He then asked me to read a hypothetical YouTuber's script in varying tones, dictating the spectrum of emotions I should convey. It should be read first in a neutral and informative way, then in an encouraging way, then in an annoying and complaining way, and finally in an exciting and persuasive way.
“hello everyone. Welcome back. elevate her With host Jess Mars. I'm so glad you're here. We try to cover topics that hit home very subtly and honestly. It’s about dealing with criticism in our spiritual journey.” I tried to visualize myself yelling about something to my partner in a version of me reading off a teleprompter and complaining at the same time. . “Don’t you always seem to hear critical voices wherever you look?”
Don't be trash, don't be trash, don't be trash.
“It was really nice. When I saw that, I thought, ‘Ah, this is true.’ 'She's definitely complaining,' Oshinyemi said encouragingly. Next time, he suggests, you might add some judgment.
We shoot multiple takes with different variations of the script. Some versions allow you to move your hands. Other times, Oshinyemi asks you to hold a metal pin between your fingers, like I do. Oshinyemi says this is about testing the “edge” of one's technical capabilities when it comes to communicating with the hands.
David Barber, a professor of machine learning at University College London who was not involved in Synthesia's research, says that historically, making AI avatars look natural and match mouth movements to speech has been a very difficult challenge. Because the problem is more than just the movement of the mouth. You need to think about your eyebrows, every muscle in your face, your shoulder shrug, and the many different small movements that humans use to express themselves.

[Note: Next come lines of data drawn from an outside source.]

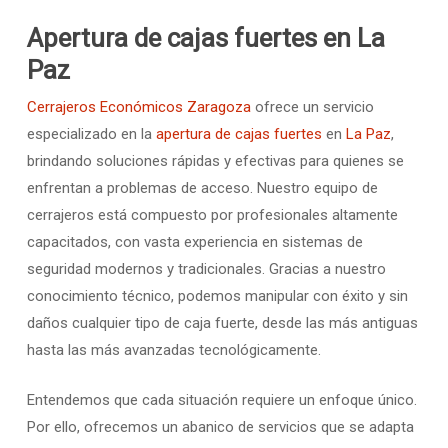
Apertura de cajas fuertes en La
Paz
Cerrajeros Económicos Zaragoza
ofrece un servicio
especializado en la
apertura de cajas fuertes
en
La Paz
,
brindando soluciones rápidas y efectivas para quienes se
enfrentan a problemas de acceso. Nuestro equipo de
cerrajeros está compuesto por profesionales altamente
capacitados, con vasta experiencia en sistemas de
seguridad modernos y tradicionales. Gracias a nuestro
conocimiento técnico, podemos manipular con éxito y sin
daños cualquier tipo de caja fuerte, desde las más antiguas
hasta las más avanzadas tecnológicamente.
Entendemos que cada situación requiere un enfoque único.
Por ello, ofrecemos un abanico de servicios que se adapta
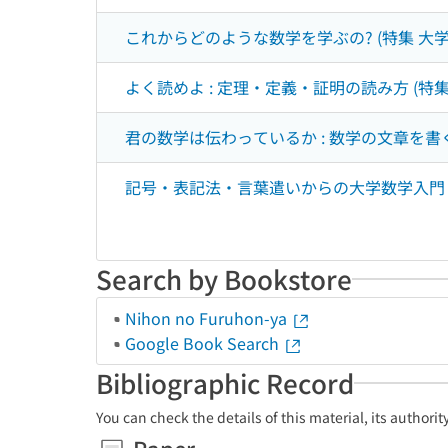
これからどのような数学を学ぶの? (特集 大
よく読めよ : 定理・定義・証明の読み方 (特
君の数学は伝わっているか : 数学の文章を書
記号・表記法・言葉遣いからの大学数学入門 
Search by Bookstore
Nihon no Furuhon-ya
Google Book Search
Bibliographic Record
You can check the details of this material, its authori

Synthesia has been working with actors to train models since 2020, and their doubles make up 225 base avatars that customers can animate with their own scripts. But to train the latest generation of avatars, Synthesia needed more data. Over the past year I have worked with around 1,000 professional actors in London and New York. (Synthesia says it discloses some of the data it collects for academic research purposes but does not sell it.)
Previously, actors were paid each time they used their avatars, but now companies pay an upfront fee to train AI models. Synthesia uses avatars for three years, at which point actors are asked if they want to renew their contracts. Then they come to the studio to create a new avatar. If not, the company will delete the data. Synthesia's enterprise customers can also send someone into the studio to create their own custom avatar to do much of what I'm doing.